20 Mars 2018

Afrique: Sommet de Kigali sur le libre-échange - Quand Buhari met les pieds dans le plat

Photo: Premium Times
Président du Nigéria, Muhammadu Buhari.
analyse

Le sommet extraordinaire de l'Union africaine (UA), ouvert le 17 mars dernier à Kigali au Rwanda, doit refermer ses portes ce 21 mars par un acte historique : la signature d'un accord-cadre de la Zone de libre-échange continentale (ZLEC). Du moins, c'est ce qui est prévu dans l'agenda des chefs d'Etat et de gouvernement membres de l'organisation continentale.

Pour une initiative inédite, c'en est vraiment une. En effet, en gestation depuis une quarantaine d'années, si ce projet de création d'une zone de libre-échange continentale, remis en route par l'UA à travers l'Agenda 2063, se réalise ce mercredi, il sera, dit-on, la plus grande union douanière au monde jamais constituée depuis la création de l'Organisation mondiale du commerce en 1995. Si l'hôte du sommet, le président rwandais Paul Kagamé, et grand défenseur de cette initiative y voit l'opportunité d'« un pacte historique dont la concrétisation représente une avancée majeure pour l'intégration et l'unité africaines », il y a que la naissance de cet espace économique va permettre de faire passer le commerce intra-africain de 16% à 53% en éliminant les droits d'importation et les barrières non tarifaires.

De quoi pouvoir réjouir bon nombre d'afro-optimistes qui ont du mal à comprendre qu'un continent comme l'Afrique, avec 1,2 milliard d'habitants, n'intensifie pas les échanges commerciaux en son sein. On ne le dira jamais assez, l'un des profonds maux de l'Afrique, c'est de ne pas avoir confiance en elle-même, en sa capacité à s'imposer dans l'ordre mondial et la tendance à peu donner de la valeur aux produits locaux, contribue à ouvrir les vannes à d'autres continents.

Sinon, comment comprendre, par exemple, qu'une industrie burkinabè de fabrication de jus de mangues, ne puisse pas exporter vers le Niger voisin dont le marché est inondé de jus de mangues « made in UE ou made in Lebanon » ? Comment comprendre qu'un producteur d'ananas au Bénin se retrouve avec de l'éthylène « made in France », alors que l'Egypte en est une grande fabricante ?

Il est bien curieux que le Nigeria soit réfractaire à un tel projet

C'est dire combien l'Afrique peut tirer profit de ses propres productions, si elle décide de renforcer ses relations économiques et commerciales entre les pays du continent. Toutefois, aussi ambitieux et avantageux qu'il soit, ce projet de création de la Zone de libre-échange continentale dont la naissance tient à la volonté d'au moins 22 pays, risque de connaître un accouchement à la césarienne.

En tout cas, avec la décision du Nigeria, l'une des plus grandes puissances africaines, de ramer à contre-courant de cette initiative, l'on pourrait se demander si celle-ci ne sera pas étouffée dans l'œuf de quelques égoïsmes nationaux. C'est dire si Muhammadu Buhari met déjà les pieds dans le plat communautaire en s'appuyant sur le principe de précaution. Certes, le Nigeria, pays le plus peuplé d'Afrique, a le droit d'y voir plus clair avant de s'engager.

Surtout que le puissant Congrès uni du travail (ULC) a émis des réserves sur cette initiative africaine et que le président Buhari a adopté une politique économique protectionniste sur la base de laquelle il a été porté à la tête de l'Etat. Et avec les nouvelles élections qui se profilent à l'horizon, l'on pourrait comprendre le boycott du chef de l'Etat nigérian.
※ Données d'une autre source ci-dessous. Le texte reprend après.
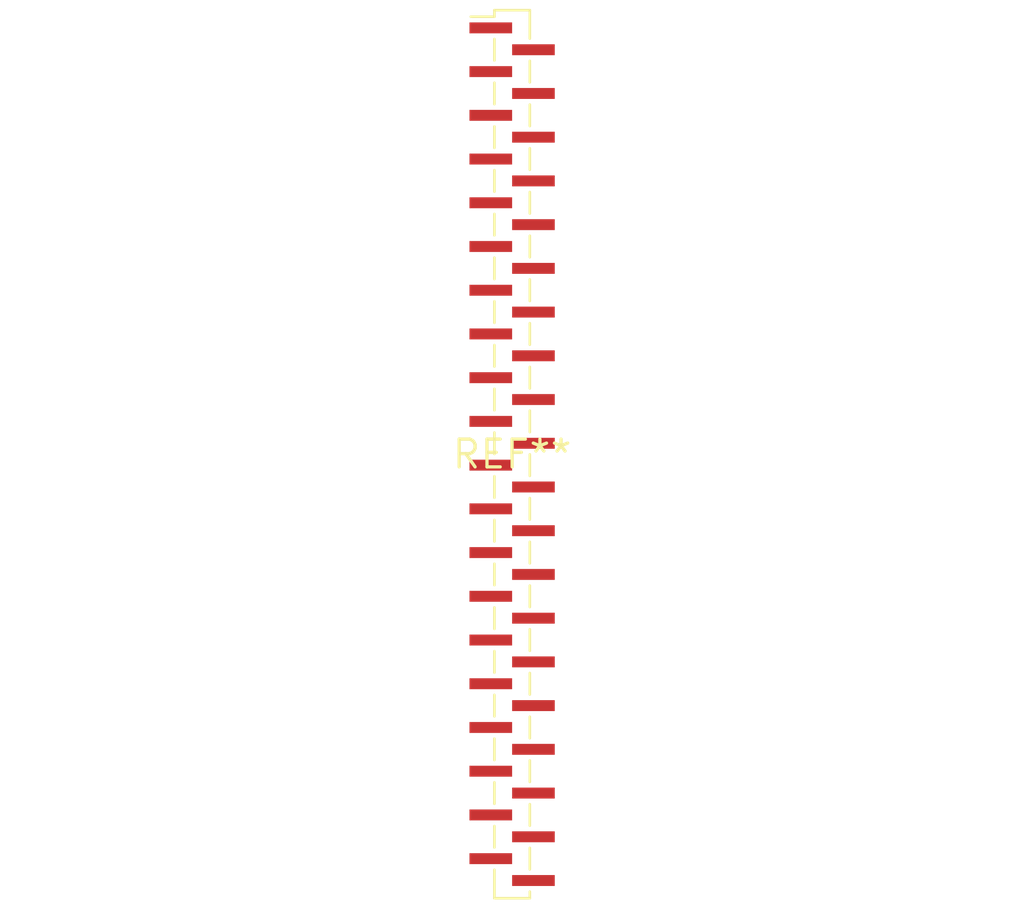
<source format=kicad_pcb>
(kicad_pcb (version 20240108) (generator pcbnew)

  (general
    (thickness 1.6)
  )

  (paper "A4")
  (layers
    (0 "F.Cu" signal)
    (31 "B.Cu" signal)
    (32 "B.Adhes" user "B.Adhesive")
    (33 "F.Adhes" user "F.Adhesive")
    (34 "B.Paste" user)
    (35 "F.Paste" user)
    (36 "B.SilkS" user "B.Silkscreen")
    (37 "F.SilkS" user "F.Silkscreen")
    (38 "B.Mask" user)
    (39 "F.Mask" user)
    (40 "Dwgs.User" user "User.Drawings")
    (41 "Cmts.User" user "User.Comments")
    (42 "Eco1.User" user "User.Eco1")
    (43 "Eco2.User" user "User.Eco2")
    (44 "Edge.Cuts" user)
    (45 "Margin" user)
    (46 "B.CrtYd" user "B.Courtyard")
    (47 "F.CrtYd" user "F.Courtyard")
    (48 "B.Fab" user)
    (49 "F.Fab" user)
    (50 "User.1" user)
    (51 "User.2" user)
    (52 "User.3" user)
    (53 "User.4" user)
    (54 "User.5" user)
    (55 "User.6" user)
    (56 "User.7" user)
    (57 "User.8" user)
    (58 "User.9" user)
  )

  (setup
    (pad_to_mask_clearance 0)
    (pcbplotparams
      (layerselection 0x00010fc_ffffffff)
      (plot_on_all_layers_selection 0x0000000_00000000)
      (disableapertmacros false)
      (usegerberextensions false)
      (usegerberattributes false)
      (usegerberadvancedattributes false)
      (creategerberjobfile false)
      (dashed_line_dash_ratio 12.000000)
      (dashed_line_gap_ratio 3.000000)
      (svgprecision 4)
      (plotframeref false)
      (viasonmask false)
      (mode 1)
      (useauxorigin false)
      (hpglpennumber 1)
      (hpglpenspeed 20)
      (hpglpendiameter 15.000000)
      (dxfpolygonmode false)
      (dxfimperialunits false)
      (dxfusepcbnewfont false)
      (psnegative false)
      (psa4output false)
      (plotreference false)
      (plotvalue false)
      (plotinvisibletext false)
      (sketchpadsonfab false)
      (subtractmaskfromsilk false)
      (outputformat 1)
      (mirror false)
      (drillshape 1)
      (scaleselection 1)
      (outputdirectory "")
    )
  )

  (net 0 "")

  (footprint "PinSocket_1x40_P1.00mm_Vertical_SMD_Pin1Left" (layer "F.Cu") (at 0 0))

)

</source>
Mais, au regard de son poids économique sur le continent, il est bien curieux que le Nigeria soit aussi réfractaire à un tel projet qui devrait plutôt lui permettre d'étendre davantage ses tentacules sur les marchés africains.
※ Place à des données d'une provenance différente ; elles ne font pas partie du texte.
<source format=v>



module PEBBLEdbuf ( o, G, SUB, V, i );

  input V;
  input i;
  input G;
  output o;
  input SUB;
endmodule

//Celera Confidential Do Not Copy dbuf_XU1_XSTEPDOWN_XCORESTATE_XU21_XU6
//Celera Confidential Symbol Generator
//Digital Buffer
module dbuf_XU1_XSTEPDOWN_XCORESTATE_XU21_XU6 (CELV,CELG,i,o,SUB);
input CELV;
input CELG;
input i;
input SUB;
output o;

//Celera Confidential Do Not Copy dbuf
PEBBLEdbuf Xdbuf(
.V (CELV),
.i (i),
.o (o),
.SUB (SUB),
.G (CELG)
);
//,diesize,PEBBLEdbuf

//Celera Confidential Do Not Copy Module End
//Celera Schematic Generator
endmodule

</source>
La ZLEC paraissait vraiment tout bénef pour ce géant du continent. Alors, l'on peut se poser la question de savoir s'il n'y a pas de lobbies quelconques hors du continent, qui poussent des Majors nigérianes à faire saboter cet historique rendez-vous avec l'histoire. Sans trop spéculer sur le sexe des anges, il est à espérer que, cette fois-ci, le continent africain puisse s'élever au-dessus des égoïsmes des Etats nationaux pour aller vers une indispensable intégration panafricaine.